It’s one of the parenting questions of our times – how to get young people to stop scrolling and living life on screens. Any suggestions gratefully received.
Half term is easier to manage as kids get older. This is mainly because young people tend to sleep in in their teenage years and to mooch into view at around midday. However, they then tend to stay attached to screens for the rest of the day and resist all attempts to get them off them on the grounds that every suggestion – however imaginative and adventurous – is intensely yawn-worthy…unless it involves food. It’s something many parents are struggling with and even the Office for National Statistics is reportedly finding it hard to get young people to take part in its labour market surveys because they are too busy on their phones, scrolling social media.

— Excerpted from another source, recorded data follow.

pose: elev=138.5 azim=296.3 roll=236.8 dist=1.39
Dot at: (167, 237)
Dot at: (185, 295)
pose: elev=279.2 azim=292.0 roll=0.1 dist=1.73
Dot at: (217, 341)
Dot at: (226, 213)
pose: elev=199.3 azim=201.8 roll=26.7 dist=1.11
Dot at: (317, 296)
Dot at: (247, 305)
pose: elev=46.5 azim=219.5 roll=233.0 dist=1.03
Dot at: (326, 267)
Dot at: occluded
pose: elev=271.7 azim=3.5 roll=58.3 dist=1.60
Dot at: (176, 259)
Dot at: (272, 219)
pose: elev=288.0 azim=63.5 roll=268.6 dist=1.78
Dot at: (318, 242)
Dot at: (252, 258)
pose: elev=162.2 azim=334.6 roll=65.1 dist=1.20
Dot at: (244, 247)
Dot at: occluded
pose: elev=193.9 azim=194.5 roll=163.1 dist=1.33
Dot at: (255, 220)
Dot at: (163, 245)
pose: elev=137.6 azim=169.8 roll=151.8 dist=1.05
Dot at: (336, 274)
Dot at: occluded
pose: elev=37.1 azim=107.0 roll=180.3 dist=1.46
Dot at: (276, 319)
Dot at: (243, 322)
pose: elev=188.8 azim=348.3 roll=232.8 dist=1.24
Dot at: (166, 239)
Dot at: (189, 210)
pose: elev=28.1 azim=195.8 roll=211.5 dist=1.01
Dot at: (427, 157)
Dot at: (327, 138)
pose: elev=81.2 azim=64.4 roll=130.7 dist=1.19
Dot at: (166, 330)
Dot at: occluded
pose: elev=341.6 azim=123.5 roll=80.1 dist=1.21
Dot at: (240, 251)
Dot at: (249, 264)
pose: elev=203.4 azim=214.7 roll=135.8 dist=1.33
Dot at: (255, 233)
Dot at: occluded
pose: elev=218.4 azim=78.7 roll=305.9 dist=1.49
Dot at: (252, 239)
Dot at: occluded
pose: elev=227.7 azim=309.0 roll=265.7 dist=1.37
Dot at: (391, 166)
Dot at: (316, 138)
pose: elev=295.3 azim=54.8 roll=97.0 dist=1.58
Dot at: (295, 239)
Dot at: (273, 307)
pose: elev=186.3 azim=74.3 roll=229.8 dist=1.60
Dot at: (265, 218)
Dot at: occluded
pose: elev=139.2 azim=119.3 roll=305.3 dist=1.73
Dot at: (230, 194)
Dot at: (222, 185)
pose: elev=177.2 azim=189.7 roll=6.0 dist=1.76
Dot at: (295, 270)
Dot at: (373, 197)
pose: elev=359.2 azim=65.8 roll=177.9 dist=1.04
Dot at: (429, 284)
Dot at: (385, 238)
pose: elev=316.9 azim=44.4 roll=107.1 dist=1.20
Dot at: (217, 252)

The official advice is to limit screen time and check young people’s phones weekly [according to the Parent Information Evening I recently attended]. I feel I have utterly failed in this department despite numerous conversations about the need for screen breaks and the joys of anything other than watching a screen. Part of the reason is that I am outnumbered by other young people who back each other up. Another part of the reason is that I am a very poor role model. I am on screens for work all day long and sometimes into the night, although I do break off to take in trips to the guitar repair shop and the like. Also, much of the home admin is done on-screen. So much of what we used to do which wasn’t online is now on a screen. Only son teaches himself guitar online, for example.
I consider it a success when I get him off minecraft and onto watching a film, but that is just a slight movement around the house onto another screen. I’ve just managed to sucker him into agreeing to do a weekly swimming session, but the downside is that I have to do it too. The only problem is that it is so cold and wet at the moment that the last thing I want to do is jump into a swimming pool.
I am running out of any other ideas. Only son doesn’t generally want to go anywhere. I suggested he visit his sister at the coffee shop she works at in town. No way, said only son, not even to sample her newly acquired coffee art skills. Absolutely not.
I have realised over time that the only way to lure him out is with the promise of food, even if it’s only crisps or one of the freebies we’ve won on the latest McDonald’s competition. Whole trips – and even exercise – can be arranged around such things.
Yesterday’s excursion was to buy ingredients for him to cook his sister a kimchi stew as she has a cold. Only son slavishly followed the TikTok recipe and his sister said it was a great dish.
The only slight problem is the washing up. Young people, in my experience, tend to use a large array of pans and implements and, for some inexplicable reason, they can never make rice without it burning into the bottom of the pan.
I am keen to encourage only son’s cooking skills, but getting him to do the washing up will need a more creative/punitive approach. He’s finally mastered putting his dirty clothes in the washing basket, though, something his sister has yet to come to grips with, so it’s only a matter of perseverance.